Last week I was having a conversation with a friend of mine about home design and, in particular, home trends. We’ve all lived through various designs trends- Harvest Gold appliances, orange shag carpet, hunter green laminate countertops, brass everything, etc. If you recall, Flip 2 was a showcase of retro trends that, in its prime, was a high-end home.
And while there’s nothing wrong with trends, I think it’s important to realize what they are. Temporary design trends. You can’t go Lowe’s and buy a Harvest Gold stove anymore. Flooring stores don’t stock orange shag carpet. Why? Because they’ve gone out of style.
So if they’re temporary and will go out of style, why do people use them? I have even used design trends in home.
A few things to consider when choosing a design trend:
- How difficult and expensive will it be to change this when it’s out of style?
- Can you live with the design even when it’s long gone from the current trend?
- Are you okay with your house looking like everyone else’s?
Currently, thanks to Fixer Upper and HGTV, shiplap is all the rage. On almost every episode of Fixer Upper, you can spot rooms [or entire houses] full of shiplap. Typically, the shiplap they use is pristine white shiplap.
The shiplap is effect is beautiful and adds some contrast to boring drywall. But as sure as the sun will come up tomorrow, you can bet that the shiplap trend will die off. What will Joanna Gaines do then?!
Another classic design trend that, once again, thanks to Chip & Jo, has made its presence known in home trends is subway tile. Not only is this a design feature people like, people are actually paying MORE for houses that have subway tile! So, since they’re paying more, of course I put subway tile in the Flip 4 house!
One of the unexpected designs that have popped up is the usage of barn doors. Gone are the days of pocket door trends (which I still love), and now are the days of visible industrial hardware and sliding doors– new, old, vintage, or unique. Again, people are paying MORE for houses with barn doors, so I’ve incorporated one in Flip 3 and Flip 4.
Knowing all of these designs will phase out eventually, should you add them to your home? As a Realtor and a house flipper, here’s my opinion to that question.
- Less is more.
Don’t flood your house with every trend on the market. Should all of your walls be shiplap? No! An entire bathroom, kitchen, backsplash all have subway tile? No.
When you incorporate trends to the excess, you’re just asking for your house to date faster than it should! Consider an accent wall like I did in the master bathroom in Flip 4!
- Make it easily changeable
For example, when the maroon & hunter green trend was on fire in the 1990s like gray is today, consider using accents for the trends. Pillows, linens, accent wall, or even artwork are all great ways of incorporating trends in a temporary manor….because trends are temporary.
- How long do you plan to live at your house?
One of the perks that I have in using trends (sparingly!) is that I don’t live in the houses. I’m wanting to capitalize on the trends to drive up the sellability and value in a home, so, like the shiplap walls and subway tile, I use them to meet that goal. If I was living in the house for a long time, I might reconsider my design choices. Again, trends are temporary and if you don’t plan on living in the home temporarily, keep that in mind as you decide on trends.

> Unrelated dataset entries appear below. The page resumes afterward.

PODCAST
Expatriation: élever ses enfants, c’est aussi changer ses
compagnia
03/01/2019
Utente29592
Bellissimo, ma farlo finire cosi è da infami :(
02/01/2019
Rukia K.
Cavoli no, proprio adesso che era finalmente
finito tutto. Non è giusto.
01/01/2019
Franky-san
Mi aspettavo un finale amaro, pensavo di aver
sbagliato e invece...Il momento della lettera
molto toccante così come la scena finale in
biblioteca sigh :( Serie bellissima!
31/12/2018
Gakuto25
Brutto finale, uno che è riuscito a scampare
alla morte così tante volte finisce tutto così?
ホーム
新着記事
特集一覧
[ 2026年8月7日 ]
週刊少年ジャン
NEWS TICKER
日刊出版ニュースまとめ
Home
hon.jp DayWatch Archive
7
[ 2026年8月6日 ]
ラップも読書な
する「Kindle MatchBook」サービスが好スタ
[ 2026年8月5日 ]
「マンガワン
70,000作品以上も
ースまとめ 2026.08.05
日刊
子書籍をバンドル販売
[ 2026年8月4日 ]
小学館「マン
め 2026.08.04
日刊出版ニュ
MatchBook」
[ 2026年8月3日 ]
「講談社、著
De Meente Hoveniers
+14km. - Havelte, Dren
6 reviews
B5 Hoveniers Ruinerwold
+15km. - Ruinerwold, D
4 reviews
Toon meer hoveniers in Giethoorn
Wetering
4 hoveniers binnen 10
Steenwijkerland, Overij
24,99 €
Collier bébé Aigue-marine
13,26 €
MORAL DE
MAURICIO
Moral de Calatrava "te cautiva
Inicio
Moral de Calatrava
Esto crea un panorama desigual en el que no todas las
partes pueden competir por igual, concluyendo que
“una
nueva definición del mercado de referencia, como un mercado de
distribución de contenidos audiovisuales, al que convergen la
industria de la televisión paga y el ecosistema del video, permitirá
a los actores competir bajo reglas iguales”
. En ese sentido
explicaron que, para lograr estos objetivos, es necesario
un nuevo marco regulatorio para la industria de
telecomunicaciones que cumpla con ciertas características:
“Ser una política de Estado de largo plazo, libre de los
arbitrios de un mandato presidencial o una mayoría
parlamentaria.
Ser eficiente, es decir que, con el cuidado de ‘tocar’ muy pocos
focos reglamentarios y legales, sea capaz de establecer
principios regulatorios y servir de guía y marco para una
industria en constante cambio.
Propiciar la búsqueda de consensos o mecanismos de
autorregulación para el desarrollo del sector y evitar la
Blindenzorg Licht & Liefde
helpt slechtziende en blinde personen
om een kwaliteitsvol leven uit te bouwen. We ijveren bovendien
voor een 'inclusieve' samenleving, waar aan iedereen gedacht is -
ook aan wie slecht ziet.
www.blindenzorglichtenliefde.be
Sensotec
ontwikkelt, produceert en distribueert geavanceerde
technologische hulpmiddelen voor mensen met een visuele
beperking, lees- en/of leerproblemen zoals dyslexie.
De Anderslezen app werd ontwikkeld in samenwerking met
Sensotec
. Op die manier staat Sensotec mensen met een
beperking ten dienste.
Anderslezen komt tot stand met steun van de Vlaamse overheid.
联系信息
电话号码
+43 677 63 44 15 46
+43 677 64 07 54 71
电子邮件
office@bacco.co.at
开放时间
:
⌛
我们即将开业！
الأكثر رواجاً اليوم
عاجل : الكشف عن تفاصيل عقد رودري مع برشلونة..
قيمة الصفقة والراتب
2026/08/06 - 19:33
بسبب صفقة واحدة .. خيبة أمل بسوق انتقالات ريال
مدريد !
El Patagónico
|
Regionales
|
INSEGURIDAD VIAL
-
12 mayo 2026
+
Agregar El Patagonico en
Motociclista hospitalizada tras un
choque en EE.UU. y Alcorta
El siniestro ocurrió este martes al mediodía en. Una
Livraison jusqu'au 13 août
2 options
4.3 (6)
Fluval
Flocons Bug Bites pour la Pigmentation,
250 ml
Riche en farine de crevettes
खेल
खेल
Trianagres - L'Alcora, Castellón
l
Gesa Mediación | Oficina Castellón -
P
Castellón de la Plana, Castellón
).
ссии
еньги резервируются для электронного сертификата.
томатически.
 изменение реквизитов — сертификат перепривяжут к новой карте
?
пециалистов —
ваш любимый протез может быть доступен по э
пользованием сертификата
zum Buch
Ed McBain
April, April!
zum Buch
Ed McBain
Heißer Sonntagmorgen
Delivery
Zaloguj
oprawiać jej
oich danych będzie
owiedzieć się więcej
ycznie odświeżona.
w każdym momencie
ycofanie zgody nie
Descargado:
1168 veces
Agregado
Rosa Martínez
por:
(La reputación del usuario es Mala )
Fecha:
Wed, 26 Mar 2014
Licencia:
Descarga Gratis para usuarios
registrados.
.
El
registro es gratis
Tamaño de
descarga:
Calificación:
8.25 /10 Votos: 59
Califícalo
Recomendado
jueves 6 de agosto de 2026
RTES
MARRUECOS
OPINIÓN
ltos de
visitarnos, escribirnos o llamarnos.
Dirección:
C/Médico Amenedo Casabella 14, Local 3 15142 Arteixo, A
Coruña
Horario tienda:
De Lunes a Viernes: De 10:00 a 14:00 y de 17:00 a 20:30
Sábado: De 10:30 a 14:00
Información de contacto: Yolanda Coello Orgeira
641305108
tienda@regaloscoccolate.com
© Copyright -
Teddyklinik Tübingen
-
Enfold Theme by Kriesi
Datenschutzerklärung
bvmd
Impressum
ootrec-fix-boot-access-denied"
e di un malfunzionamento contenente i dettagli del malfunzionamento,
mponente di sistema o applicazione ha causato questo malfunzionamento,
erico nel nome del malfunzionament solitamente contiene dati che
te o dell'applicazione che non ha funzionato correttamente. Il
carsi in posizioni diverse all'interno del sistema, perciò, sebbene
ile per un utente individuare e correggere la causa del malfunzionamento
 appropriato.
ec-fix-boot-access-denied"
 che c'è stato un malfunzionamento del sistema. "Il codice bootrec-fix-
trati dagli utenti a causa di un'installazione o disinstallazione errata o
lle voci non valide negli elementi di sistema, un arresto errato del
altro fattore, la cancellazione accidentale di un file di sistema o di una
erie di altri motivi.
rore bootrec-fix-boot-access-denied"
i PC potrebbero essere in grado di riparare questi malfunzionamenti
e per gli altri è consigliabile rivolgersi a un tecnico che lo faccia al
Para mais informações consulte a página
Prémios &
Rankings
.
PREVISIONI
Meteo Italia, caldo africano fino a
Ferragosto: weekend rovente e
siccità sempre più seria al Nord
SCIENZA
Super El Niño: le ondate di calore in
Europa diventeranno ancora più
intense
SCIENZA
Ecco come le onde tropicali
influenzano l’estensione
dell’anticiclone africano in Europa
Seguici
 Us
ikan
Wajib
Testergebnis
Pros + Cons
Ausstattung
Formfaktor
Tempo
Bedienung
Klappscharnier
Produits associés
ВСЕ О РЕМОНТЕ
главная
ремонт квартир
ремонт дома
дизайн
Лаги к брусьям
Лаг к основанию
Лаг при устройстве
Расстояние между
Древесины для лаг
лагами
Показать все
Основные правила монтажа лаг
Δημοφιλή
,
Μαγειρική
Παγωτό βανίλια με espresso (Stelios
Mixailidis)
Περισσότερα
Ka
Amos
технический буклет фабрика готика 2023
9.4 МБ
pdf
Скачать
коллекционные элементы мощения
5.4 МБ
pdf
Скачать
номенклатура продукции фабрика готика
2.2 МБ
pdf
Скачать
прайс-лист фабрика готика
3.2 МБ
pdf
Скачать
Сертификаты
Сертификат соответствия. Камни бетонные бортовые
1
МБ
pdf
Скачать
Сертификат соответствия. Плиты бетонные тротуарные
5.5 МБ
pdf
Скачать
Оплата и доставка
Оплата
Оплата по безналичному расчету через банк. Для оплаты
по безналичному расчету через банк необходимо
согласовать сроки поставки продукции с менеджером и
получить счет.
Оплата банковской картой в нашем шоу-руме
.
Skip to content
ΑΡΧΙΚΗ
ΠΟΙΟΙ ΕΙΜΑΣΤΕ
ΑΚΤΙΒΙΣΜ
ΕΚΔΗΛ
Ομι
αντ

- Is it in every big chain department store? That’s a sign it’s a trend.
Personally, I don’t regularly shop stores like Kirkland’s or even TJ Maxx. But, occasionally, I’ll snatch up a little treasure. But my rule of thumb is to never buy artwork or decorations from stores like that because they’re a dime a dozen. Who wants their house to be a dime a dozen? Invest in local artists, create something yourself, upcycle previous trend finds into something more modern. Even if you’re not a huge DIY person, shop small and shop local to find unique and adorable accents for your home.
This post isn’t to say that trends are terrible. I love the look of subway tiles and barn doors and shiplap….but people loved Harvest Gold refrigerators and hunter green faux marble countertops too. My point is that they fade…and they fade fast. I frequently walk into houses that are a complete time warp because of the excessive amount of trends used in a house. A house can be classic and transition with the times….the level of difficulty in that transition is based on the number of trends and their permanence.
So, tell me…what are your thoughts on the current trends? As a Realtor, I’ve learned everyone has an opinion about them…and usually a very strong opinion!